** Task brief **
A full, exact copy of the listing is needed, with images omitted.

⁂

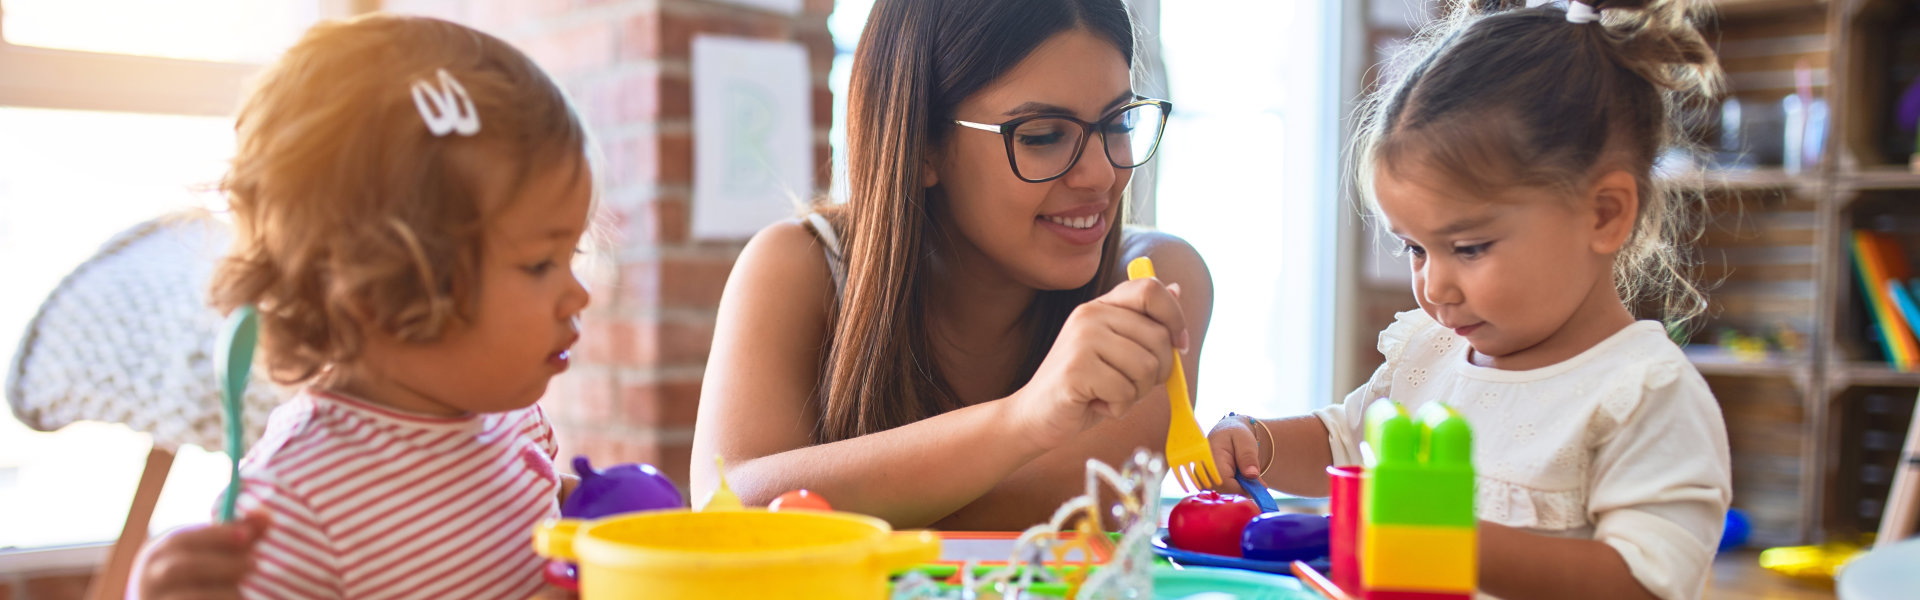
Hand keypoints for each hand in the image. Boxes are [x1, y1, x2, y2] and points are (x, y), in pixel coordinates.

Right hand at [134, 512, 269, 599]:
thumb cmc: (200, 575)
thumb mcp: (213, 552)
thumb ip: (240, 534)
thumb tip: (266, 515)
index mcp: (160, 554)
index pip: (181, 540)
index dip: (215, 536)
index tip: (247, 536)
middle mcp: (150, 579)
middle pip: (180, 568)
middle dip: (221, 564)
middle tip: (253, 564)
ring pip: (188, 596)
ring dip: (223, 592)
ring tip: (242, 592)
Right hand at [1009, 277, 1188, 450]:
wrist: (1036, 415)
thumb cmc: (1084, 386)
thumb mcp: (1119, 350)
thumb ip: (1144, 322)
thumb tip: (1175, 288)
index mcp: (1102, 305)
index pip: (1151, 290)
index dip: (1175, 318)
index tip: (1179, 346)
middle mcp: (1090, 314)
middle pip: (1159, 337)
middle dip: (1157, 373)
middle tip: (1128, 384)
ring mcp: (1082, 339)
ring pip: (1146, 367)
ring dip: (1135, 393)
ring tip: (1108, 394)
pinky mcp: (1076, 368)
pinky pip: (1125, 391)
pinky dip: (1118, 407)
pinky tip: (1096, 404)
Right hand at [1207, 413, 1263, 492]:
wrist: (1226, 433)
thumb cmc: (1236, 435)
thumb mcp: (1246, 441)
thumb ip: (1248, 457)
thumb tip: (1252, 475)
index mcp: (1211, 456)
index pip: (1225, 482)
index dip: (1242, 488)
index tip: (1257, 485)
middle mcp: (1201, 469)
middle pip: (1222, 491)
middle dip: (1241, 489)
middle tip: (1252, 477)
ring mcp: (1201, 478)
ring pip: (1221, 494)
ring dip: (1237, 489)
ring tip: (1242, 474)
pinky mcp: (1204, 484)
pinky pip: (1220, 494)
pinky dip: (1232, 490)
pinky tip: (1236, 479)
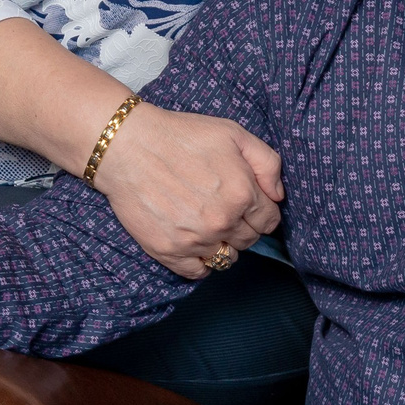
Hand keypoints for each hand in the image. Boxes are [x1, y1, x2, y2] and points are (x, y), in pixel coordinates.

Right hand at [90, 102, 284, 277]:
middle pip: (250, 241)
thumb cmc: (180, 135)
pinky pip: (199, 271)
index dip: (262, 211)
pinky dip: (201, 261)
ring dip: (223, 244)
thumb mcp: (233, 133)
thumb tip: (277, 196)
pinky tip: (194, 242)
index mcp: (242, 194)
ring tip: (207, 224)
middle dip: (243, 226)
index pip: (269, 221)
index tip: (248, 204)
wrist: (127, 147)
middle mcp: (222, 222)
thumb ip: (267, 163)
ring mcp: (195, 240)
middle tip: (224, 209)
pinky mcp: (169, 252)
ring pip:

⁂

** Exercise answer **
Hand keypoints for each hand in the image. Boxes are [x1, y1, x2, y2] and points are (x, y), in pixel coordinates.

Right hand at [134, 512, 269, 599]:
thumb cmc: (200, 575)
thumb mcp: (213, 552)
thumb ip: (240, 534)
thumb tip: (266, 515)
index mcp: (160, 554)
index pip: (181, 540)
index dip: (215, 536)
index tip: (247, 536)
middle mcp: (150, 579)
middle pip: (180, 568)
middle dip: (221, 564)
middle tip: (253, 564)
ring pip: (188, 596)
ring dip: (223, 592)
ring tip: (242, 592)
Right hand at [1009, 277, 1188, 450]:
wrist: (1036, 415)
thumb cmc: (1084, 386)
thumb mcp: (1119, 350)
thumb ip: (1144, 322)
thumb tip: (1175, 288)
index mcp: (1102, 305)
index pip: (1151, 290)
index dip: (1175, 318)
index tip: (1179, 346)
middle mcp: (1090, 314)
middle pip: (1159, 337)
middle dip: (1157, 373)
middle tip: (1128, 384)
ring mcp: (1082, 339)
ring pip: (1146, 367)
ring dip: (1135, 393)
ring tip: (1108, 394)
pinky mcp: (1076, 368)
pinky pip: (1125, 391)
pinky dip: (1118, 407)
pinky tip: (1096, 404)
Right hand at [1207, 413, 1263, 492]:
wrist: (1226, 433)
thumb cmc: (1236, 435)
thumb mcp: (1246, 441)
thumb ip: (1248, 457)
thumb tip: (1252, 475)
index mcp: (1211, 456)
index pip: (1225, 482)
index dip: (1242, 488)
index tip: (1257, 485)
middle mcp: (1201, 469)
middle pip: (1222, 491)
middle dip: (1241, 489)
middle tip: (1252, 477)
ring mcp: (1201, 478)
ring pip: (1221, 494)
ring dip: (1237, 489)
ring tip: (1242, 474)
pinky mcp: (1204, 484)
pinky pip: (1220, 494)
pinky dip: (1232, 490)
pinky tip: (1236, 479)
Hand keypoints for each hand in the image. Boxes are [x1, y1, x2, y2] and points are (x, y), in pixel coordinates.

Right hand at [90, 102, 284, 277]:
middle pip: (250, 241)
thumb cmc: (180, 135)
pinky pip: (199, 271)
index dip: (262, 211)
pinky dip: (201, 261)
ring dip: (223, 244)
thumb mcp: (233, 133)
thumb tip: (277, 196)
pinky tip: (194, 242)
index mcp: (242, 194)
ring tip: (207, 224)
middle dip: (243, 226)
index pip: (269, 221)
index tip: (248, 204)
wrist: (127, 147)
middle mcp: (222, 222)
thumb ip: (267, 163)
ring mcp: (195, 240)
middle tip: (224, 209)
pinky mcp: (169, 252)
ring pip:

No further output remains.